| Aim of the exercise |
Starting at the line that contains "state / province: Campeche" and ending at the line that contains "locality: Openings in", write those lines out again with "locality" swapped for "location" and everything else left the same.

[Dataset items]
----------
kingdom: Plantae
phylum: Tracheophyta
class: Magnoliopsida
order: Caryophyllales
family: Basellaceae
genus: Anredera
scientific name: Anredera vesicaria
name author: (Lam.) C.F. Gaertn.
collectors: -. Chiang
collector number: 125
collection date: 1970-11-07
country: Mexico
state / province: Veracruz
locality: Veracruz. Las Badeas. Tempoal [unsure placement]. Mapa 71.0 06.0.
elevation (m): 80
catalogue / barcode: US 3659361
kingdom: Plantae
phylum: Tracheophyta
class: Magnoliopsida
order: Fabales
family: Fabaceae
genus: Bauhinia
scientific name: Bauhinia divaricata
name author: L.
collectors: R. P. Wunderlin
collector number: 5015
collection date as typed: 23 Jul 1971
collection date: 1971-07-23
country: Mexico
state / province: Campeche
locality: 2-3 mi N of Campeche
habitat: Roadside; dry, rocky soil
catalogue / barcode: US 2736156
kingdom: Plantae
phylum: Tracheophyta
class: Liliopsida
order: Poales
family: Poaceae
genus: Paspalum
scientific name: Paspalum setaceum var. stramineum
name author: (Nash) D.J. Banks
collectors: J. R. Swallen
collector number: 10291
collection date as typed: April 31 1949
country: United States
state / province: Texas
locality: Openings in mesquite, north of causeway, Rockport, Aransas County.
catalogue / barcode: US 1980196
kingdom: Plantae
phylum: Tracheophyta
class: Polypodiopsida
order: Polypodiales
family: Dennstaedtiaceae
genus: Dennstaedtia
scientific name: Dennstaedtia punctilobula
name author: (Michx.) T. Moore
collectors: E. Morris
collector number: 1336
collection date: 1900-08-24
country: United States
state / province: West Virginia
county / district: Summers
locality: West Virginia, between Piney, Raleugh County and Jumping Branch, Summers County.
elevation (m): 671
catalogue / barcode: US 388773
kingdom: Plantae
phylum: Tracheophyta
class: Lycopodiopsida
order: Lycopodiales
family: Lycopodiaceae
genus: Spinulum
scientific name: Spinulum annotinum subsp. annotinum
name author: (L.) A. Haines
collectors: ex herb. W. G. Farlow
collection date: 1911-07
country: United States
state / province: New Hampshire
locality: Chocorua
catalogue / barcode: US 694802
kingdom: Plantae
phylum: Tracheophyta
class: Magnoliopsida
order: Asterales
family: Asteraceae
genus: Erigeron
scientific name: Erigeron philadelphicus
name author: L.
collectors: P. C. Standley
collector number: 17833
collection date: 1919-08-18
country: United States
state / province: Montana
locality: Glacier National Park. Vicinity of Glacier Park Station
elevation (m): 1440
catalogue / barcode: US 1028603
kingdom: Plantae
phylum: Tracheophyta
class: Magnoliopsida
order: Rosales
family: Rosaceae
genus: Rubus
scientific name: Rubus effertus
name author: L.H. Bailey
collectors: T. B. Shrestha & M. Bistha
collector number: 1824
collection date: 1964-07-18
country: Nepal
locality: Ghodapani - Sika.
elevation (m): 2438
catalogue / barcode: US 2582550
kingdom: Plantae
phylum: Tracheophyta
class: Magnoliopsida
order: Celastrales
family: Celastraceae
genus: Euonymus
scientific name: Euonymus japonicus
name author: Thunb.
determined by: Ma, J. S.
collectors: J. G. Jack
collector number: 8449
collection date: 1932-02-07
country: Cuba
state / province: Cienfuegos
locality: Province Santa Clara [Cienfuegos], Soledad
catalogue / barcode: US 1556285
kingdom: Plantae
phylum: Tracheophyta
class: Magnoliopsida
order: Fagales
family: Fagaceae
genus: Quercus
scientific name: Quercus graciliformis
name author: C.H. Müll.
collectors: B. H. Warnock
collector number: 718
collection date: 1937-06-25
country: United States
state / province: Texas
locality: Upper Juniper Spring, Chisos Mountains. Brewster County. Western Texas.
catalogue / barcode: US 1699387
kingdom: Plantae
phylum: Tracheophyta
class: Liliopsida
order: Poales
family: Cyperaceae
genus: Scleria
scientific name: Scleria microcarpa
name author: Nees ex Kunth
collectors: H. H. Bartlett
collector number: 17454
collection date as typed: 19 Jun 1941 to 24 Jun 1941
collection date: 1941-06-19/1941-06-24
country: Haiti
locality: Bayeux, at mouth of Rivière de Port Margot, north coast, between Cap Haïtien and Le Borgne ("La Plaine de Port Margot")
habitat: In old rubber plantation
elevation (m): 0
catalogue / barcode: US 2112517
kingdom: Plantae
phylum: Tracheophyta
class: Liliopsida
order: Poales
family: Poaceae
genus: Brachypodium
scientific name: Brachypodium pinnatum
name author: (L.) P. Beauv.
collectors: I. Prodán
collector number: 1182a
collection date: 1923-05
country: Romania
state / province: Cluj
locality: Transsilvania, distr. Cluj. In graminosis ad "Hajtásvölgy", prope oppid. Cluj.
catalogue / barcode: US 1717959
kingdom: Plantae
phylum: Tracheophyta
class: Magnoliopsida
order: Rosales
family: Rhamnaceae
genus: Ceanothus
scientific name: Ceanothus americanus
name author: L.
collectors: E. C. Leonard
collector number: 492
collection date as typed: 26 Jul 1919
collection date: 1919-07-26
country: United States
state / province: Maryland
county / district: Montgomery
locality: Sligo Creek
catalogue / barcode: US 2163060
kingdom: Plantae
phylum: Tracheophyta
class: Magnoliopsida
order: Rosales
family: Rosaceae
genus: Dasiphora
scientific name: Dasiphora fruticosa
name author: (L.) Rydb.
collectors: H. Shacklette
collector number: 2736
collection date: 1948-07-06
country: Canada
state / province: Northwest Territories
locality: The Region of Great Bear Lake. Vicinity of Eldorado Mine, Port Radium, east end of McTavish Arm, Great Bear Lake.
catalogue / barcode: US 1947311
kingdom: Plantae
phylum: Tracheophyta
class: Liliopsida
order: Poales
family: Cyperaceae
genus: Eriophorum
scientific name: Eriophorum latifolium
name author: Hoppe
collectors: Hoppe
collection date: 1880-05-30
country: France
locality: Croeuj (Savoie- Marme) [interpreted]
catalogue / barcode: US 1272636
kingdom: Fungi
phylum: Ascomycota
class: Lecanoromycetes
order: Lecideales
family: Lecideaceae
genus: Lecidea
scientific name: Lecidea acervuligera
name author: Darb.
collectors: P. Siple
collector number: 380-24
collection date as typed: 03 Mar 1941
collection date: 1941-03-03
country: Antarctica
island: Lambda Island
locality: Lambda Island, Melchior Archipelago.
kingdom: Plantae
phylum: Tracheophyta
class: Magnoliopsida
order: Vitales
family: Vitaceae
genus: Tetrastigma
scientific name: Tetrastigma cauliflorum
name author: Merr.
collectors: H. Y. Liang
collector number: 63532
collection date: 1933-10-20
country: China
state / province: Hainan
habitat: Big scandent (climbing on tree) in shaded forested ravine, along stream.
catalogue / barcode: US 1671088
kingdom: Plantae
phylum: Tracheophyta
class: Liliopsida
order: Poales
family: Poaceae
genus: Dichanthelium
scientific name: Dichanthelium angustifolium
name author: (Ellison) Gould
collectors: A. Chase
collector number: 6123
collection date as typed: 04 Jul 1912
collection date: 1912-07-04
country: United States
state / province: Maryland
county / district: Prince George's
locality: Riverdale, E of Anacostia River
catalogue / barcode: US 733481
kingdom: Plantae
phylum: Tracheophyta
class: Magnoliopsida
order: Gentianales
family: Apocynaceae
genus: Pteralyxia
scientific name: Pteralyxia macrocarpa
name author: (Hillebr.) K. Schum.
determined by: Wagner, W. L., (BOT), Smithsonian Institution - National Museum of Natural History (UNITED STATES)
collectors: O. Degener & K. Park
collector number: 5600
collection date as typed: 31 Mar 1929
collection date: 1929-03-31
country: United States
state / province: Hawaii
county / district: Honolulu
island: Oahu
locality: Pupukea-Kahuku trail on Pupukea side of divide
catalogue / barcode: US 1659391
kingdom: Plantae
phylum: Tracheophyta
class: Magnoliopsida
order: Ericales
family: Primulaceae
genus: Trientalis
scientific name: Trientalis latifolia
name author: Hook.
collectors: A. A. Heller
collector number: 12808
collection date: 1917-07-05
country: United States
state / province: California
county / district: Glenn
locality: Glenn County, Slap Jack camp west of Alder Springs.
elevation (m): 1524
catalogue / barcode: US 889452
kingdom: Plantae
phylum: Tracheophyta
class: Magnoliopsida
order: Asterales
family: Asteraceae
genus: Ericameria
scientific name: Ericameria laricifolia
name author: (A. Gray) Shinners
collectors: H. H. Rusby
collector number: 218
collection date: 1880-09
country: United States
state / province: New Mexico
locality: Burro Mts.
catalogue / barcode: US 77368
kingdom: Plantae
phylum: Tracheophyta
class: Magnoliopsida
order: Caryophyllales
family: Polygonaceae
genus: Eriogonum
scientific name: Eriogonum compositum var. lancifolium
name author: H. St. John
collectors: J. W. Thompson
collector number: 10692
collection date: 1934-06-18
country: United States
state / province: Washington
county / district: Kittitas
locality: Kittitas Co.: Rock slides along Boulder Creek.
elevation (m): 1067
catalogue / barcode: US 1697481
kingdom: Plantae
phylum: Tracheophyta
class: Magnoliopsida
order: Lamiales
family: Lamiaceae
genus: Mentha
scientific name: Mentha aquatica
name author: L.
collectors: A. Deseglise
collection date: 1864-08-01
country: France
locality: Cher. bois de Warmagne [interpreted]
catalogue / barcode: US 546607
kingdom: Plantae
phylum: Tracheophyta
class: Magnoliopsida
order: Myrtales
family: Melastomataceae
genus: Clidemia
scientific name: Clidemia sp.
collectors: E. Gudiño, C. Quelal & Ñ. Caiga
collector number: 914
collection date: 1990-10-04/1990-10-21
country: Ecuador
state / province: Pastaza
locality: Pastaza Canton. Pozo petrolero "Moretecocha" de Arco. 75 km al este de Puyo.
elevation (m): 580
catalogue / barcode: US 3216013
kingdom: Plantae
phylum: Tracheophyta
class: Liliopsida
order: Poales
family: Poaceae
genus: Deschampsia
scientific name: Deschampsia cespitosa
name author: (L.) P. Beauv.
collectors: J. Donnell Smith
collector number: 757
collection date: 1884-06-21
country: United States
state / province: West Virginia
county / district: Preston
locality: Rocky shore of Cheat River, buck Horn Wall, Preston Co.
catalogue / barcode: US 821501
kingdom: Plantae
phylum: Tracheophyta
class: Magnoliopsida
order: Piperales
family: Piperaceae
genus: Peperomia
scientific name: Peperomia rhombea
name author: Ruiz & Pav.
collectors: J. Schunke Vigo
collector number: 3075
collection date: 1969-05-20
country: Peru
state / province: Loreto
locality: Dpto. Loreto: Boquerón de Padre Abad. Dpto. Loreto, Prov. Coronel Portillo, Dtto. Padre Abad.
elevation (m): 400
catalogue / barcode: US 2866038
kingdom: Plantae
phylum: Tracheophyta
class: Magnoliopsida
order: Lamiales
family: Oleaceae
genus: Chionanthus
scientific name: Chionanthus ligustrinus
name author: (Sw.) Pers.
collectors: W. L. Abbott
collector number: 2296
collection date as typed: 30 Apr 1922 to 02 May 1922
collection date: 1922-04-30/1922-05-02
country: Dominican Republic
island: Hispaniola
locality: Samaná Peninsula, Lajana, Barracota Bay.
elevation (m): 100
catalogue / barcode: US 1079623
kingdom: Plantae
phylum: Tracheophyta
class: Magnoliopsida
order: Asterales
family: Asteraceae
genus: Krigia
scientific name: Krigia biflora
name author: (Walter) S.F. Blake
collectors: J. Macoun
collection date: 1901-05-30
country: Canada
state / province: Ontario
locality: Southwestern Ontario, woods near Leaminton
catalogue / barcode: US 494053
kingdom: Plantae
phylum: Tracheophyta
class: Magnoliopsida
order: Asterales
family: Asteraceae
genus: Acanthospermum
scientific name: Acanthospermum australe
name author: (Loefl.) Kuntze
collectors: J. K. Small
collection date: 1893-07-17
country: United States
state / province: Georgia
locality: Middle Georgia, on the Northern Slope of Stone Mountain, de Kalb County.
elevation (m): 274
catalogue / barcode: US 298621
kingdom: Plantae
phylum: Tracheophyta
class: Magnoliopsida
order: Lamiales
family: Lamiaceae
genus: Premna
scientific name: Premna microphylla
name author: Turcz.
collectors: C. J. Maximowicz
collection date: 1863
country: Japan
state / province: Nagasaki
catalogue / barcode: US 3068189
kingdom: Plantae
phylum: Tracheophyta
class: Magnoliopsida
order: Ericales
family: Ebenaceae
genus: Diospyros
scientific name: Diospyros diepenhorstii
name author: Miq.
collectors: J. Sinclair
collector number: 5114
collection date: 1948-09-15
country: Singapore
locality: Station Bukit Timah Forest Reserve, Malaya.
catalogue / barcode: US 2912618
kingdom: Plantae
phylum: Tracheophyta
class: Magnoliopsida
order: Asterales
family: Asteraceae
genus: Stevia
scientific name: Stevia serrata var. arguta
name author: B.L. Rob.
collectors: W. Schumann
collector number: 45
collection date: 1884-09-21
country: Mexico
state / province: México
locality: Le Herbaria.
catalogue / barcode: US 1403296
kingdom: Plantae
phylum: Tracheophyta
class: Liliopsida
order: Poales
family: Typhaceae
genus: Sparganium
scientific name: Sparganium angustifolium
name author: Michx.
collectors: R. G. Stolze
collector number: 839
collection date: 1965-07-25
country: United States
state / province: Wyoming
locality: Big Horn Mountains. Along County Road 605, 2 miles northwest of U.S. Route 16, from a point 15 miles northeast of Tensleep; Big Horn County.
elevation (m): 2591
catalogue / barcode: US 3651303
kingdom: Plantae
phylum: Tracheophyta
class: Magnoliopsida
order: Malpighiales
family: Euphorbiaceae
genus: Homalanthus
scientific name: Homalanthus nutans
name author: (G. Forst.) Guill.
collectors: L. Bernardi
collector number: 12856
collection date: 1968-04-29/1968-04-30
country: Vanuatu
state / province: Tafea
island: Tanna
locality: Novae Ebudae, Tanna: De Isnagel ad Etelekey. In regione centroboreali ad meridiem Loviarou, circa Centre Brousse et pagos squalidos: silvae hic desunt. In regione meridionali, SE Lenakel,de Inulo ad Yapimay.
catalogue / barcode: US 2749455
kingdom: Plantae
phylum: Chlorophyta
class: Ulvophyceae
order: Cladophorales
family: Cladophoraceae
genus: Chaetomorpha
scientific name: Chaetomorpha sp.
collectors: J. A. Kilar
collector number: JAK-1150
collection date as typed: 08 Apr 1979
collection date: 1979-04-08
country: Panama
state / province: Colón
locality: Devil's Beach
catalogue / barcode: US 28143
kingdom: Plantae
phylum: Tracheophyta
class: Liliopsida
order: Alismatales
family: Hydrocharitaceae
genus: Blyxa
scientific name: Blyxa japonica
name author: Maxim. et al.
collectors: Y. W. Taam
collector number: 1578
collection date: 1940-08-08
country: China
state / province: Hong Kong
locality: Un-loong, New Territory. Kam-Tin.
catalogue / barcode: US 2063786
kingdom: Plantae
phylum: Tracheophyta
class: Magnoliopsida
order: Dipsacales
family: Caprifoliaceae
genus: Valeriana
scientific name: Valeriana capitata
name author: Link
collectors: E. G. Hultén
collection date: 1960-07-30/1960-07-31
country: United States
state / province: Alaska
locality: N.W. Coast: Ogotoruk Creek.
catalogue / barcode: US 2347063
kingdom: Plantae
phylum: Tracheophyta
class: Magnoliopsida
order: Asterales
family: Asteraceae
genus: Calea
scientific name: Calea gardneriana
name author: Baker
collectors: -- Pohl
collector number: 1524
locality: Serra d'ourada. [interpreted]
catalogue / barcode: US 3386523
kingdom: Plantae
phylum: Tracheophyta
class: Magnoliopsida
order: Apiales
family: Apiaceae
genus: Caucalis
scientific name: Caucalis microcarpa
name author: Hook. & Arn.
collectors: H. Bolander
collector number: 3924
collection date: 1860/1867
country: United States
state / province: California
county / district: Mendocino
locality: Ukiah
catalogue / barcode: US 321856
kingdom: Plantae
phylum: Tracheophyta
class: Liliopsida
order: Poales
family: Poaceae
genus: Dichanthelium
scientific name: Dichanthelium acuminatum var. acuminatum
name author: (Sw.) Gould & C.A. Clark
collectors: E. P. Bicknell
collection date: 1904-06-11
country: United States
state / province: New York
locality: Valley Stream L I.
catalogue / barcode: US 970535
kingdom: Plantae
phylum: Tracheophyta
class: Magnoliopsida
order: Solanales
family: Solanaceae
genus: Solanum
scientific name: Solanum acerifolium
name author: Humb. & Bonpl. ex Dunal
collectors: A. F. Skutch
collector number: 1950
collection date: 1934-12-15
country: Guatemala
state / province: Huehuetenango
----------
| Completed exercise |
state / province: Campeche
location: 2-3 mi N of Campeche
habitat: Roadside; dry, rocky soil
catalogue / barcode: US 2736156
kingdom: Plantae
phylum: Tracheophyta
class: Liliopsida
order: Poales
family: Poaceae
genus: Paspalum
scientific name: Paspalum setaceum var. stramineum
name author: (Nash) D.J. Banks
collectors: J. R. Swallen
collector number: 10291
collection date as typed: April 31 1949
country: United States
state / province: Texas
location: Openings in mesquite, north of causeway, Rockport, Aransas County.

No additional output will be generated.